Direction A. In two sentences, summarize the article about the lockout at a Quebec aluminum smelter.

** START Selected excerpt **

On the Picket Line

Workers rally against lockout at Quebec aluminum smelter

By John Steele
and Patrick Tremblay
February 12, 2018
Unionists at ABI smelter in Bécancour, Quebec, hold mass picket Jan. 12, day after ABI locked out 1,000 workers. Bosses were turned back after half an hour trying to get into plant.
Unionists at ABI smelter in Bécancour, Quebec, hold mass picket Jan. 12, day after ABI locked out 1,000 workers. Bosses were turned back after half an hour trying to get into plant.

BÉCANCOUR, Quebec — In a move that surprised both workers and United Steelworkers Local 9700 union officials, ABI aluminum smelter bosses here locked out over 1,000 workers at 3 a.m. Jan. 11. The workers had overwhelmingly voted down the bosses’ concession-contract demands only a few hours earlier. The unionists objected to ABI’s demand to transform all pensions from a defined benefit plan to one that would leave retired workers at the mercy of unstable stock market investments.

Quebec smelters produce 90 percent of Canada’s 3.2 million tons of aluminum, 90 percent of which is exported to the United States. The ABI Bécancour smelter, the second largest in North America, is 75 percent owned by Alcoa and the rest by Rio Tinto Alcan.

“The bosses have their own kind of solidarity, but we have workers’ solidarity,” machine operator René Normandin, with 24 years’ seniority, told Communist League members from Montreal when they visited the picket line Jan. 25.

** END Selected excerpt **
** START Data in this exercise **

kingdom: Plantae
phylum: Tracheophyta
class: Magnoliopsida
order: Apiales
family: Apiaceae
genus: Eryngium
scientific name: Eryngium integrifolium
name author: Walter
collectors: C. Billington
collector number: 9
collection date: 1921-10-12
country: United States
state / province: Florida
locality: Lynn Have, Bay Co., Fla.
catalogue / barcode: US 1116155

** END Data in this exercise **
** START Data in this exercise **

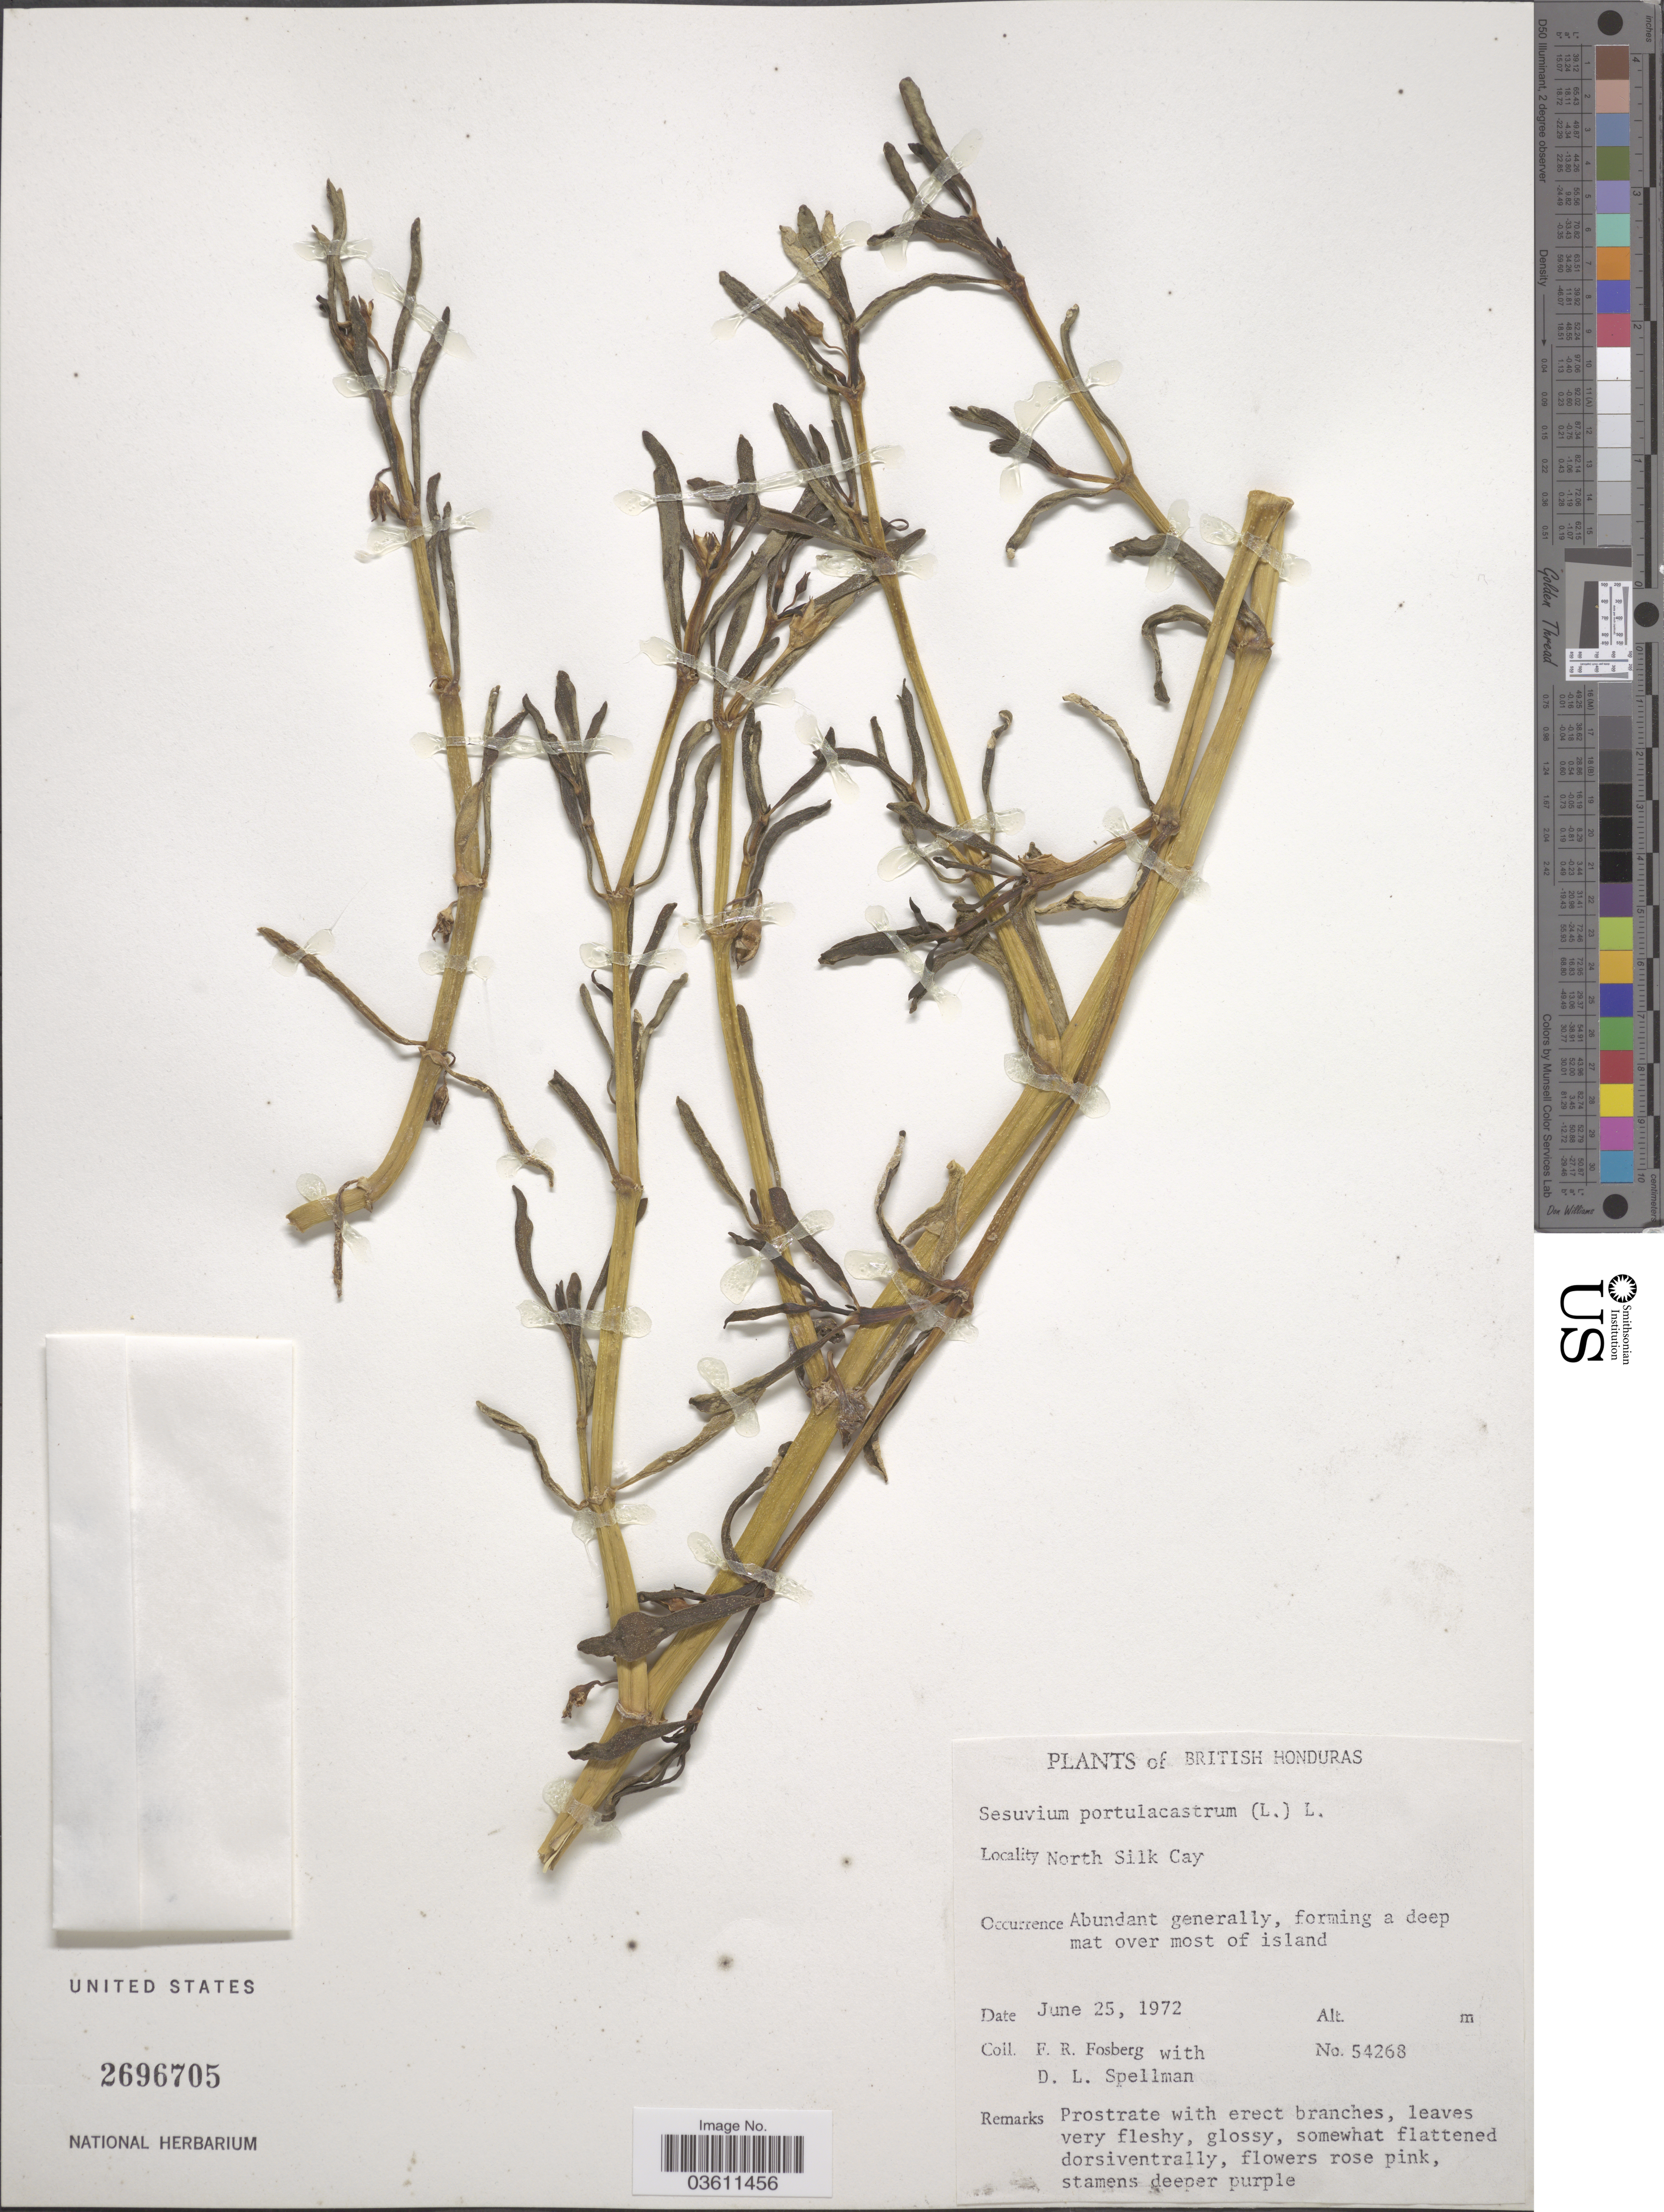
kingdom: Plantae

** END Data in this exercise **

Direction B. From the records above, put the lines from the one containing "genus: Eryngium" up to and including the one containing "locality: Lynn Have, Bay Co., Fla." into a JSON list of strings, one string per line, with blank lines left out.

Worked solution A. ABI aluminum smelter bosses in Bécancour, Quebec, locked out over 1,000 workers at 3 a.m. on Jan. 11, only hours after the workers overwhelmingly voted down the bosses' concession-contract demands, including a demand to change pensions from a defined benefit plan to one relying on unstable stock market investments. The Bécancour smelter is the second largest in North America and is 75 percent owned by Alcoa and the rest by Rio Tinto Alcan.

Worked solution B.
[
  "genus: Eryngium",
  "scientific name: Eryngium integrifolium",
  "name author: Walter",
  "collectors: C. Billington",
  "collector number: 9",
  "collection date: 1921-10-12",
  "country: United States",
  "state / province: Florida",
  "locality: Lynn Have, Bay Co., Fla."
]